Drawing attention to the situation in India, Professor Rajesh Sharan, of North-Eastern Hill University, said that the Asian country carries a mammoth health burden of cancer, cardiovascular and respiratory disease arising from the use of tobacco in many different forms.

He noted that the most adversely affected are the marginalized and disadvantaged population groups, including women.

"In my view, the decline in tobacco use has been worryingly slow despite WHO-FCTC being implemented in India. On the World No Tobacco Day 2020, I wish that the decline of tobacco use in all its forms and manifestations was more robust," Sharan said

The group was concerned that WHO was becoming obsessed with the tobacco industry, just at the time when the industry was facing a highly beneficial disruption by new technology.

According to David Sweanor, Centre for Health Law, Policy and Ethics, University of Ottawa, Canada, WHO is treating vaping products as though they are part of a ploy by Big Tobacco.

"But they have this 100 per cent wrong.

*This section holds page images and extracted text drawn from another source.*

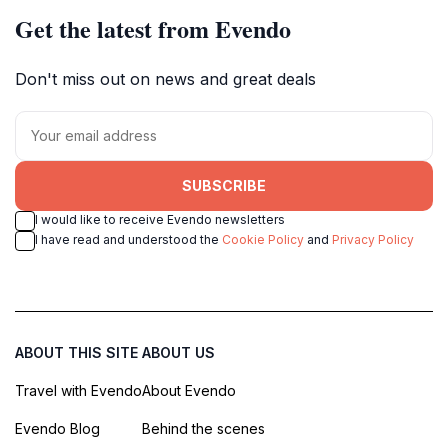
Get the latest from Evendo
Don't miss out on news and great deals
SUBSCRIBE
I would like to receive Evendo newsletters
I have read and understood the
Cookie Policy
and
Privacy Policy
ABOUT THIS SITE
ABOUT US
Travel with Evendo
About Evendo
Evendo Blog
Behind the scenes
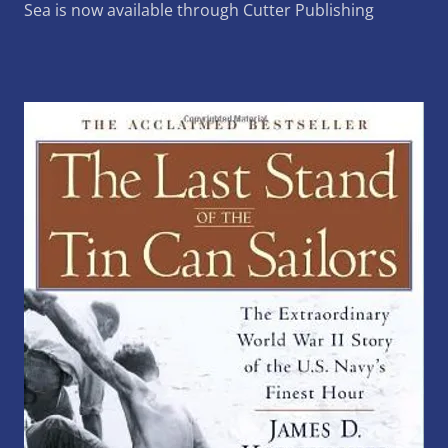
Sea is now available through Cutter Publishing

In fact, the new products are disrupting the profitable cigarette trade of the tobacco industry and driving down cigarette sales," Sweanor said.

He added; "It is exactly what we need from innovation, but WHO and its private funders have lined up to oppose it, with calls for prohibition."

Sweanor noted that though it does not seem to realize it, WHO is siding with the cigarette interests of Big Tobacco, erecting barriers to entry to new technology and protecting the incumbent cigarette oligopoly.

The group is exasperated with WHO’s World No Tobacco Day themes.

UK-based Clive Bates, of Counterfactual Consulting and former Director Action on Smoking and Health (UK) said:

“When smoking is by far the dominant cause of disease caused by tobacco, why would the WHO use World No Tobacco Day to target one of the most effective and popular alternatives to smoking?  We rarely see the vaping industry advertise to adolescents and we never see kids used in commercial vaping ads – but on World No Tobacco Day we have the absurd spectacle of WHO promoting adverts with children vaping. What on Earth do they think they are doing?”